Directions:
Continue the commit diff below, which makes the quantized activation handlers data layout aware, starting right after its last line.

Document text:
•••••
Merge pull request #8 from iksnagreb/feature/generalized_multi_threshold_layouts

fpjentzsch · web-flow · commit fc26918b7b86 · 2025-02-05T22:36:58.000+01:00
Make quantized activation handlers data layout aware
diff --git a/src/finn/transformation/qonnx/qonnx_activation_handlers.py b/src/finn/transformation/qonnx/qonnx_activation_handlers.py
@@ -25,8 +25,8 @@
 # CAUSED AND ON ANY THEORY OF LIABILITY, WHETHER IN CONTRACT, STRICT LIABILITY,
 # OR TORT (INCLUDING NEGLIGENCE OR OTHERWISE) ARISING IN ANY WAY OUT OF THE USE
 # OF THIS SOFTWARE, EVEN IF ADVISED OF THE POSSIBILITY OF SUCH DAMAGE.
-
 import numpy as np
+import warnings
 from abc import ABC, abstractmethod
 from onnx import TensorProto, helper
 from qonnx.core.modelwrapper import ModelWrapper
@@ -70,7 +70,7 @@ def _check_compatibility(self):
     @abstractmethod
     def _calculate_act_bias(self):
         """Calculate the activation bias,
-        which is introduced as an Add node behind the MultiTrheshold node.
+        which is introduced as an Add node behind the MultiThreshold node.
         """
         raise NotImplementedError()
 
@@ -82,7 +82,7 @@ def _calculate_thresholds(self):
     @abstractmethod
     def _calculate_act_scale(self):
         """Calculate the activation scale,
-        which is indroduced as a Mul node behind the Add node
+        which is introduced as a Mul node behind the Add node
         for the activation bias.
         """
         raise NotImplementedError()
@@ -139,6 +139,8 @@ def replace_quant_node(self):
         graph.value_info.append(thresh_tensor)
         model.set_initializer(thresh_tensor.name, thresholds)
 
+        data_layout = model.get_tensor_layout(n.input[0])
+
         # Insert MultiThreshold node
         outp_trans_node = helper.make_node(
             "MultiThreshold",
@@ -154,10 +156,15 @@ def replace_quant_node(self):
         mt_node = graph.node[running_node_index - 1]
         mt_inst = getCustomOp(mt_node)
 
+        # Inherit the data layout from the input tensor if available
+        if data_layout is not None:
+            # Convert list to string representation of the data layout
+            mt_inst.set_nodeattr("data_layout", "".join(data_layout))
+
         # Set scale and bias
         # If these values are scalar then they can be set as attributes
         # of the MultiThreshold node, if not they get inserted as adder and mul nodes
-        # behind the MultiTrheshold nodes.
+        # behind the MultiThreshold nodes.
         bias_scalar = adder_bias.shape == (1,) or len(adder_bias.shape) == 0
         scale_scalar = mul_scale.shape == (1,) or len(mul_scale.shape) == 0
         if scale_scalar and bias_scalar and self._q_node.op_type == "BipolarQuant":
@@ -355,7 +362,7 @@ def _calculate_thresholds(self):
         act_node = self._model.find_direct_predecessors(self._q_node)
•••••
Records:
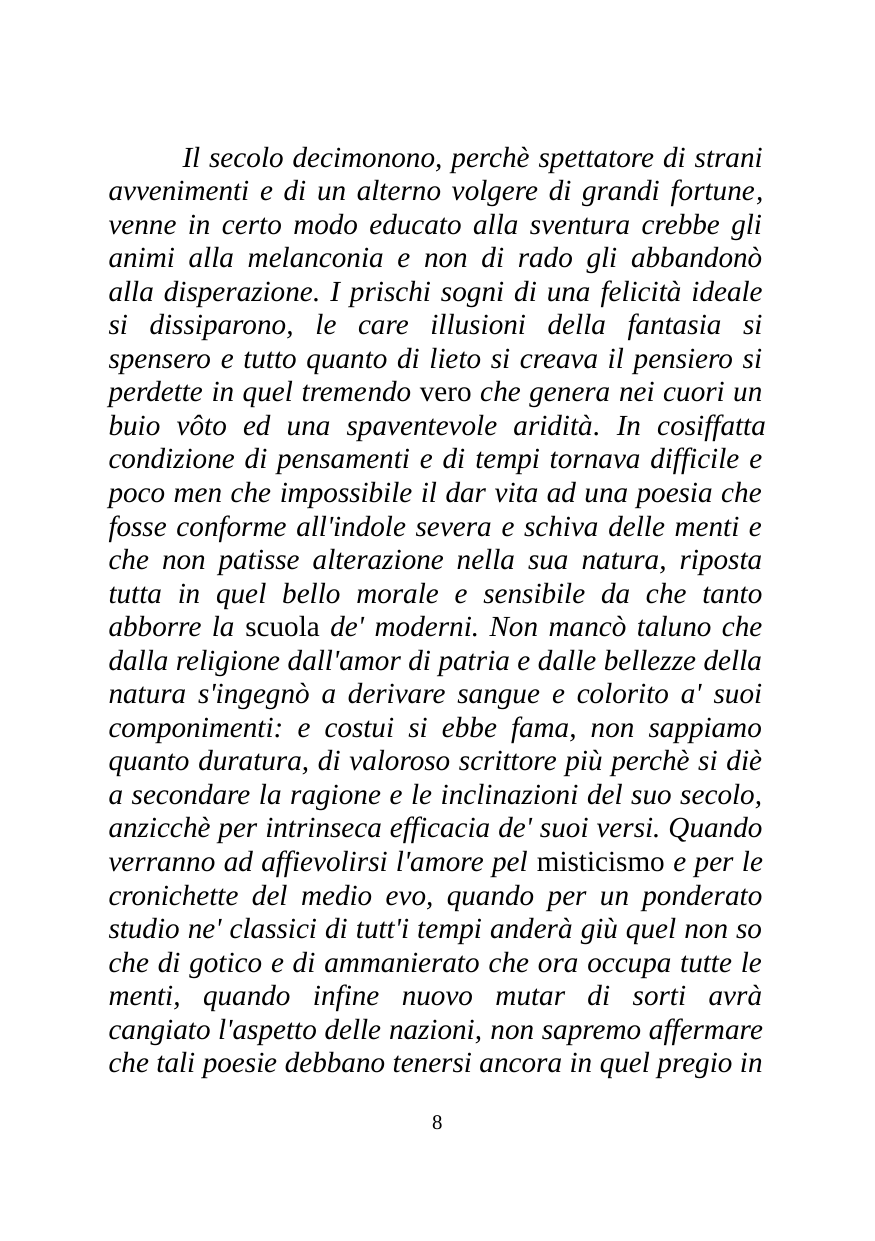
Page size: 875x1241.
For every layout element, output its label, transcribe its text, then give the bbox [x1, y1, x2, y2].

text Il secolo decimonono, perchè spettatore di strani avvenimenti e di un alterno volgere di grandi fortune, venne in certo modo educato alla sventura crebbe gli animi alla melanconia e non di rado gli abbandonò alla disperazione. I prischi sogni di una felicità ideale si dissiparono, le care illusioni della fantasia si spensero e tutto quanto di lieto si creava il pensiero si perdette in quel tremendo vero che genera nei cuori un buio vôto ed una spaventevole aridità. In cosiffatta condizione di pensamenti e di tempi tornava difficile e poco men che impossibile il dar vita ad una poesia che fosse conforme all'indole severa e schiva delle menti e che non patisse alterazione nella sua natura, riposta tutta in quel bello morale e sensibile da che tanto abborre la scuola de' moderni. Non mancò taluno che dalla religione dall'amor di patria e dalle bellezze della natura s'ingegnò a derivare sangue e colorito a' suoi componimenti: e costui si ebbe fama, non sappiamo quanto duratura, di valoroso scrittore più perchè si diè a secondare la ragione e le inclinazioni del suo secolo, anzicchè per intrinseca efficacia de' suoi versi. Quando verranno ad affievolirsi l'amore pel misticismo e per le cronichette del medio evo, quando per un ponderato studio ne' classici di tutt'i tempi anderà giù quel non so che di gotico e di ammanierato che ora occupa tutte le menti, quando infine nuovo mutar di sorti avrà cangiato l'aspetto delle nazioni, non sapremo affermare che tali poesie debbano tenersi ancora in quel pregio in [108, 140, 766, 1079]
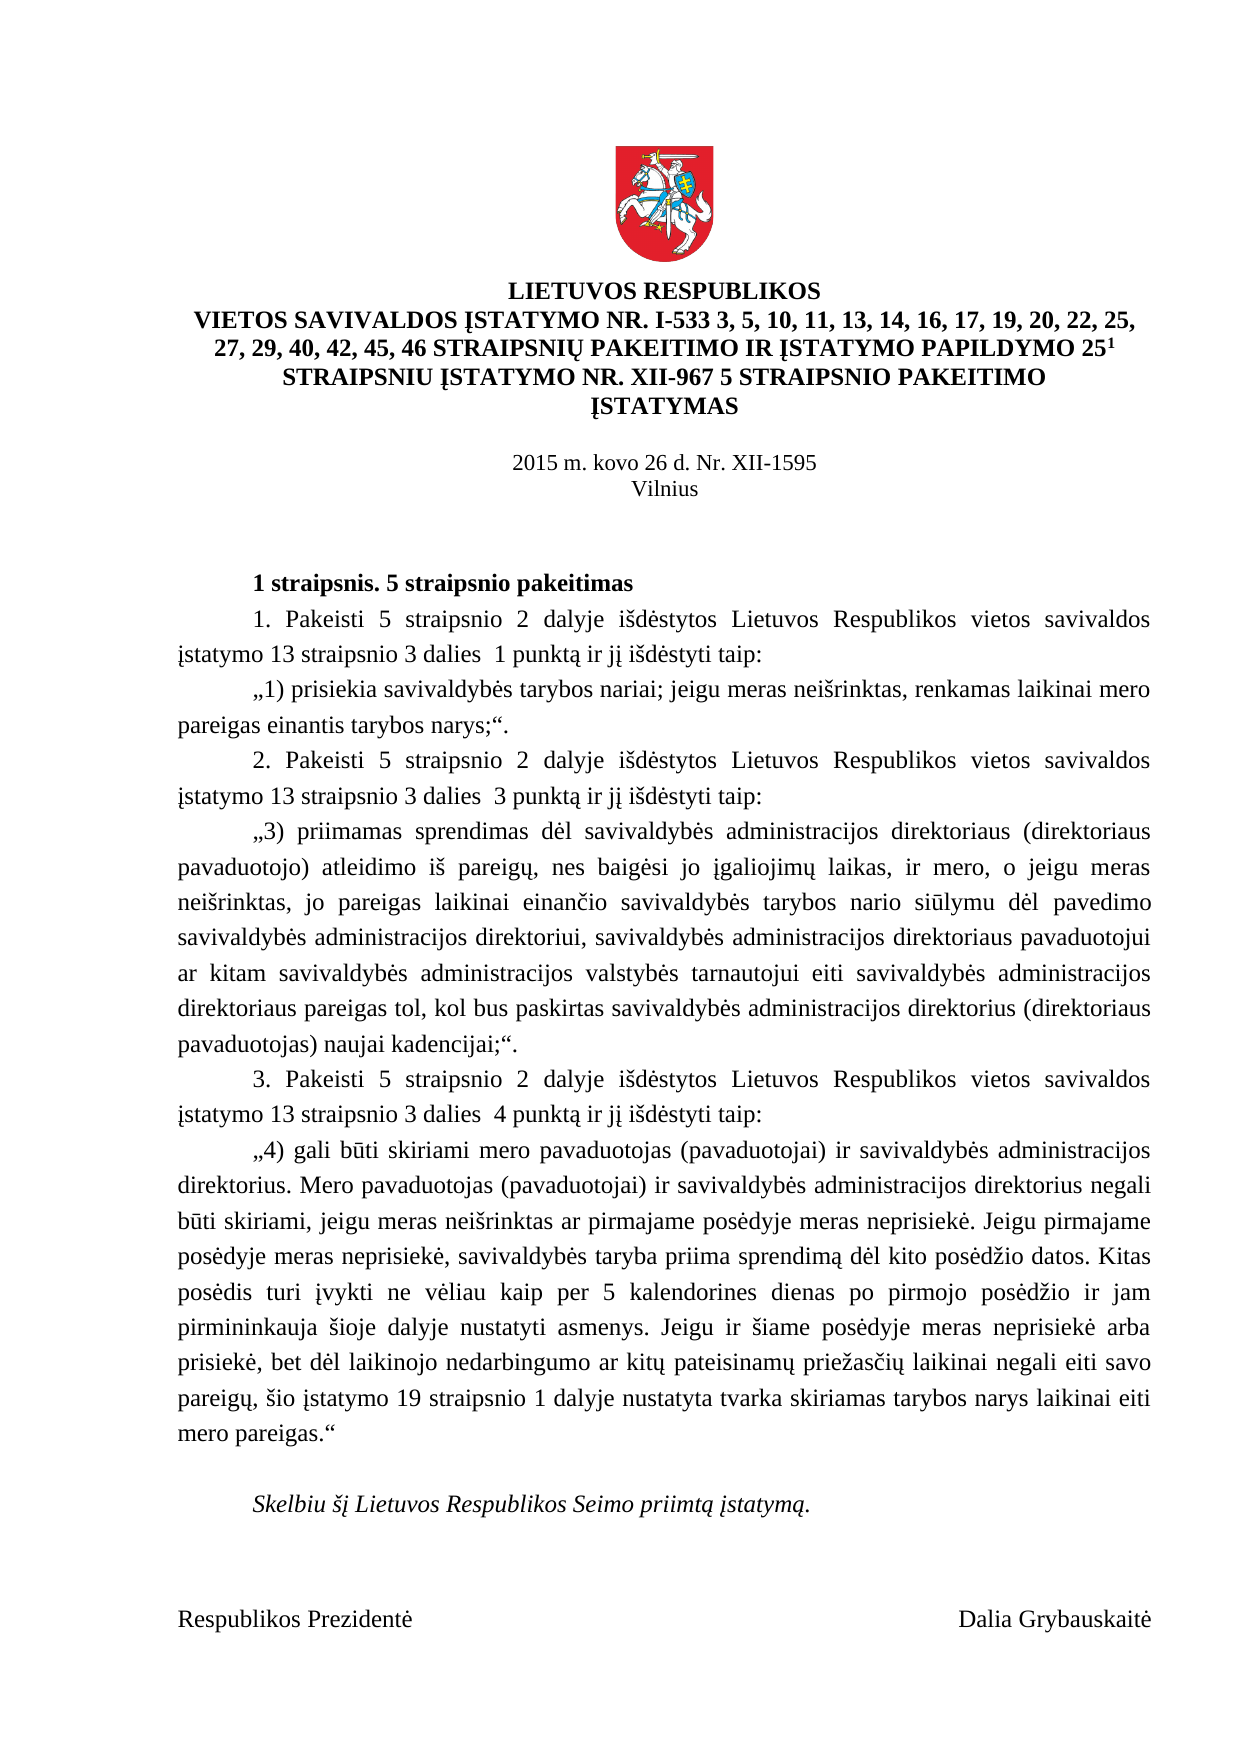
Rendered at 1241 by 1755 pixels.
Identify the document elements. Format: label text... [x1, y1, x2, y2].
•••••
Response to the task:
         act_node = act_node[0]
         if act_node.op_type == "Relu":
-            # Calculate thersholds, see: https://github.com/Xilinx/brevitas/blob/
+            # Calculate thresholds, see: https://github.com/Xilinx/brevitas/blob/
             # a5bfd6dc5e030f0047ac1ee47932b60e8e873e17/src/brevitas/export/
             # onnx/finn/handler/act.py#L21
             num_distinct_values = 2**bit_width
@@ -395,8 +402,46 @@ def _calculate_thresholds(self):
                     else:
                         thresholds[c][t] = step / selu_scale
 
+        # Get the shape of the input (should also be the output) tensor
+        # Note: Querying the input is more safe as we do not want to
+        # propagate shapes backwards by accident.
+        shape = self._model.get_tensor_shape(self._q_node.input[0])  # noqa
+        # First try to consider the tensor layout of the input for
+        # determining the number of output channels
+        layout = self._model.get_tensor_layout(self._q_node.input[0])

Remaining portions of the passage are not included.